***** Text provided

THE PRESIDENT stated today:

I have given earnest study to the so-called Wagner bill for improvement of public employment agencies, in an effort to find a method to make it of use in the present employment situation. I find upon study, however, that if I would prevent a serious blow to labor during this crisis, I should not approve the bill. I have repeatedly urged a proper extension of public employment agencies, but this bill, unfortunately, abolishes the whole of the present well-developed Federal Employment Service, and proposes after certain requirements are complied with, to set up an entirely new plan by subsidies to the States from the Federal Treasury. And even were there no other objections to the plan, it cannot be made effective for many months or even years. It is not only changing horses while crossing a stream but the other horse would not arrive for many months. This situation alone required that legislation be deferred, as it will not help in emergency but will do great damage.

**********
***** Provided data

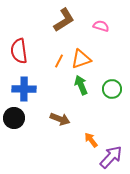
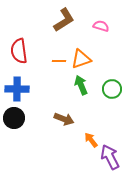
orange line: rotated 64 degrees clockwise
blue cross: moved 7 px left
brown arrow: moved 4 px right
purple arrow: moved 1 px left; rotated 70 degrees counterclockwise
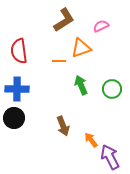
pink semicircle: rotated 42 degrees counterclockwise
orange triangle: moved 11 px up
brown arrow: moved 1 px left, 7 px down; rotated 48 degrees clockwise
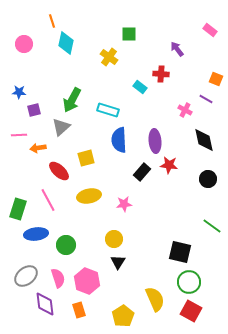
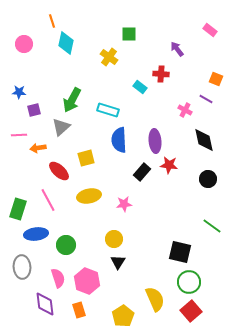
gray ellipse at (26, 276): moved 4 px left, 9 px up; rotated 55 degrees counterclockwise
red square at (191, 311): rotated 20 degrees clockwise
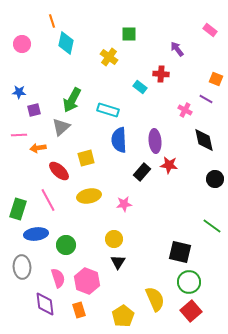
pink circle at (24, 44): moved 2 px left
black circle at (208, 179): moved 7 px right
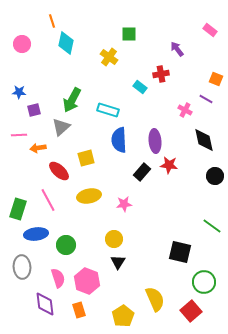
red cross at (161, 74): rotated 14 degrees counterclockwise
black circle at (215, 179): moved 3 px up
green circle at (189, 282): moved 15 px right
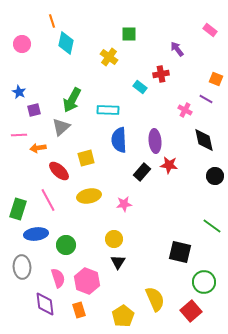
blue star at (19, 92): rotated 24 degrees clockwise
cyan rectangle at (108, 110): rotated 15 degrees counterclockwise
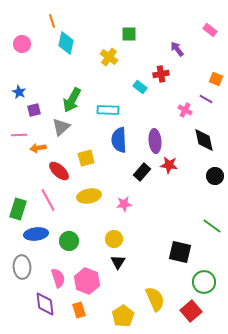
green circle at (66, 245): moved 3 px right, 4 px up
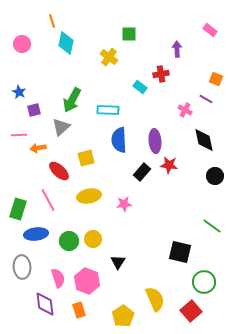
purple arrow at (177, 49): rotated 35 degrees clockwise
yellow circle at (114, 239): moved 21 px left
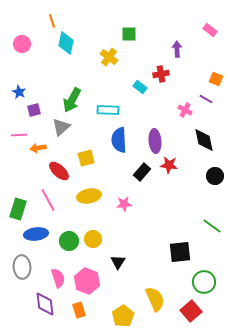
black square at (180, 252): rotated 20 degrees counterclockwise
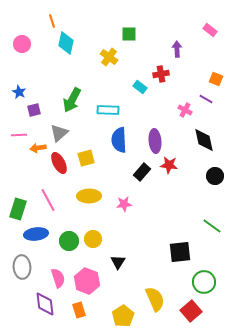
gray triangle at (61, 127): moved 2 px left, 6 px down
red ellipse at (59, 171): moved 8 px up; rotated 20 degrees clockwise
yellow ellipse at (89, 196): rotated 10 degrees clockwise
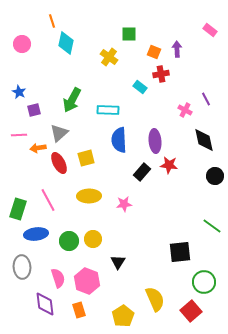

**********

Answer these questions from the statement on the Wagner bill:
1. What was the bill meant to improve?
2. What existing service would the bill abolish?
3. How would the bill's new plan be funded?

1. Public employment agencies.
2. The whole of the present well-developed Federal Employment Service.
3. By subsidies to the States from the Federal Treasury.